**Exercise goal**. Gather each line of the entries below that contains the word "reading". Case counts.

Readout data for physical quantities
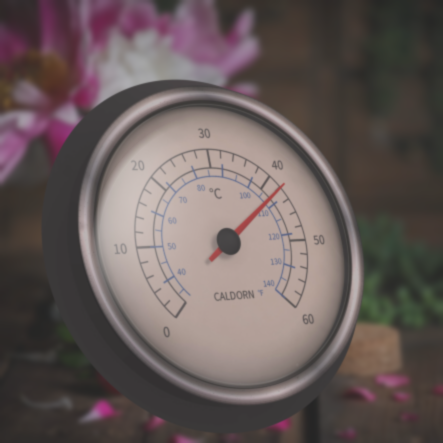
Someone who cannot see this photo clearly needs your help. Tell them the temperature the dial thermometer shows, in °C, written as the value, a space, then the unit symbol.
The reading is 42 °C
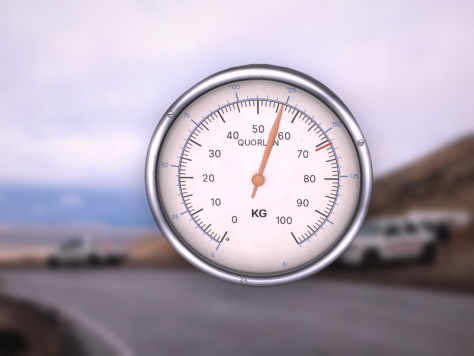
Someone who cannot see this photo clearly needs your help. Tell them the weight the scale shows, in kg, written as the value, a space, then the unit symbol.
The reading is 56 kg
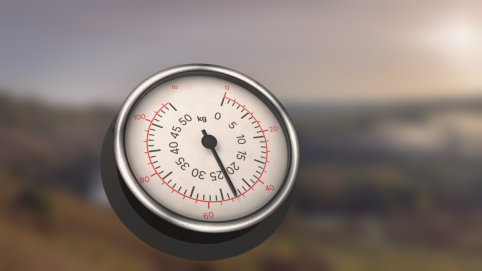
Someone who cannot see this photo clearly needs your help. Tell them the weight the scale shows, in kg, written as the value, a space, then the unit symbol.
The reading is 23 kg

**Response**.
The reading is 42 °C
The reading is 56 kg
The reading is 23 kg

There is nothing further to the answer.